Several years ago, the Obama administration was criticized for ignoring the needs of girls and women from marginalized communities even after it launched an initiative on behalf of boys and men of color. But the White House Council of Women and Girls responded to pressure in recent years, inviting sustained collaboration with community-based organizations and individuals whose work addresses race- and gender-based disparities in health, education, employment, and criminal justice. On Friday, participants celebrated that collaboration and acknowledged their fears and uncertainty around what comes next. After all, many of the appointees Trump has tapped for high-level positions so far are likely to be more comfortable ignoring or vilifying racial- and gender-justice organizers than partnering with them.

But all is not lost, Karol Mason told the room Friday. Mason is assistant attorney general in the Office of Justice Programs at the US Department of Justice. “We only lose that progress if you just sit back and let it happen,” she said. Progress in recent years has included federal agencies’ efforts to collect new data and make it public, acknowledge disparities, and measure whether policy changes are closing the gaps. Access to more information has validated communities’ concerns and given them new tools to advocate for change. For example, the Education Department’s Office of Civil Rights began to collect and release more specific data on school discipline disaggregated by race, gender, and disability and easily searchable by school or district. The USDOE saw a 20 percent reduction in incidents of school discipline over two years, Catherine Lhamon, assistant secretary of the its Office for Civil Rights, said Friday.

“What I’d really like to see is the Trump administration also commit to the same level of accessibility and transparency with the data,” Fatima Goss Graves, a senior vice president at the National Women’s Law Center, told me. Graves’s organization has been in conversation with the White House in recent years about the need for such accountability measures. “Having that information has been an extraordinarily powerful tool for communities, for families, for parents and for advocates,” she said.

__Work task A__. Quote the part of the passage on the White House Council of Women and Girls that begins with the words containing "Several years ago, the" and ends with "partnering with them.".
__Work task B__. Name every person whose job title the passage on the White House Council of Women and Girls gives.

__Exercise data__.
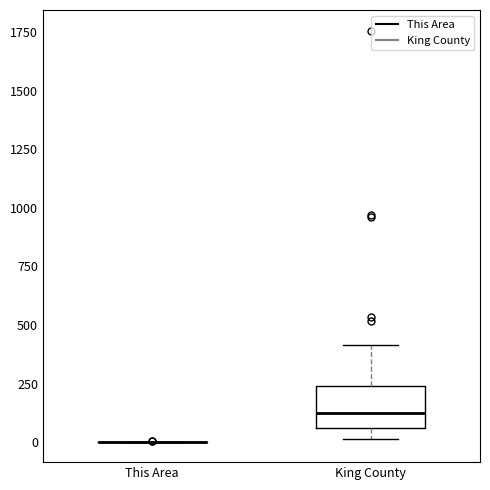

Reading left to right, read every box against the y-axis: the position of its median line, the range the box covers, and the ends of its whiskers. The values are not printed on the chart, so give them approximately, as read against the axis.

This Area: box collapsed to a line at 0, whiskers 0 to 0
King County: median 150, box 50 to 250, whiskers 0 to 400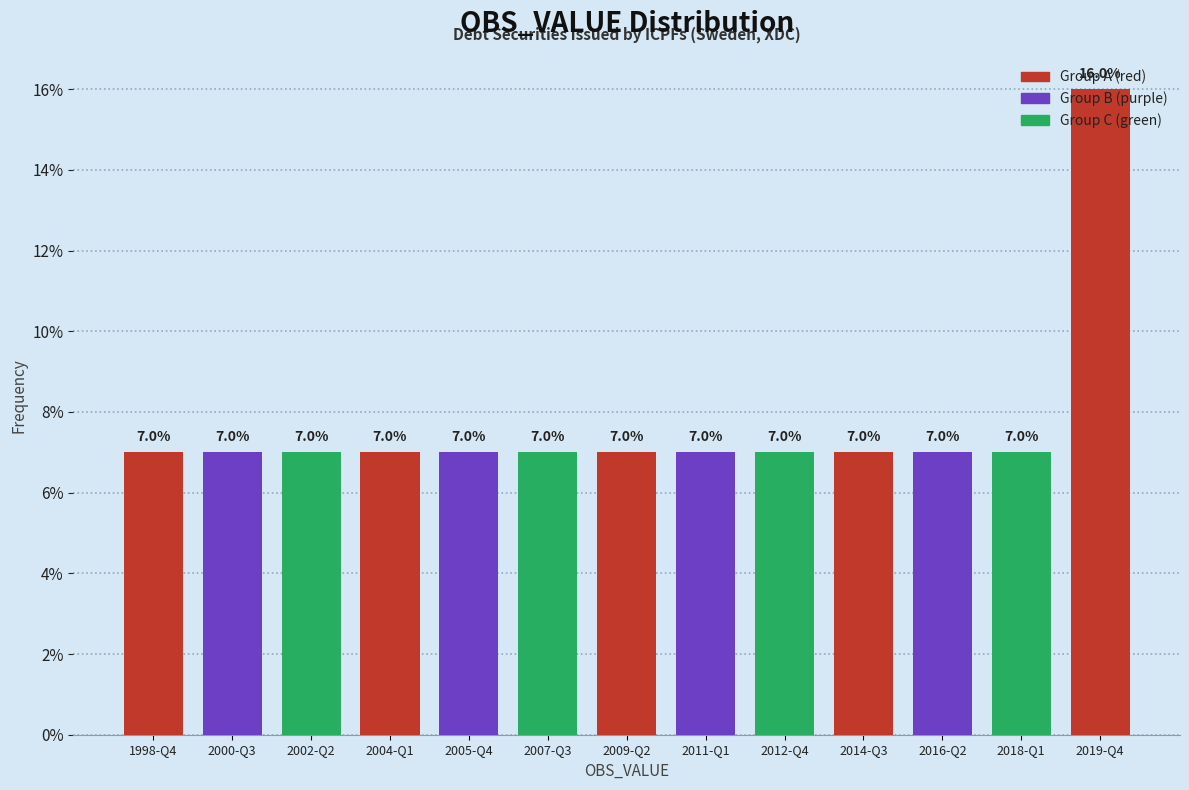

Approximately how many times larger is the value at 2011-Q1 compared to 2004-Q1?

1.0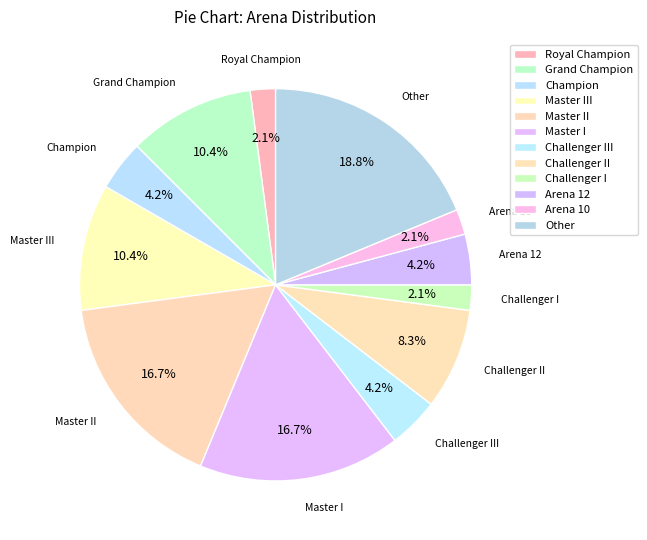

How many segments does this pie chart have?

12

__Your solution A__.
Several years ago, the Obama administration was criticized for ignoring the needs of girls and women from marginalized communities even after it launched an initiative on behalf of boys and men of color. But the White House Council of Women and Girls responded to pressure in recent years, inviting sustained collaboration with community-based organizations and individuals whose work addresses race- and gender-based disparities in health, education, employment, and criminal justice. On Friday, participants celebrated that collaboration and acknowledged their fears and uncertainty around what comes next. After all, many of the appointees Trump has tapped for high-level positions so far are likely to be more comfortable ignoring or vilifying racial- and gender-justice organizers than partnering with them.

__Your solution B__.
Karol Mason
Catherine Lhamon
Fatima Goss Graves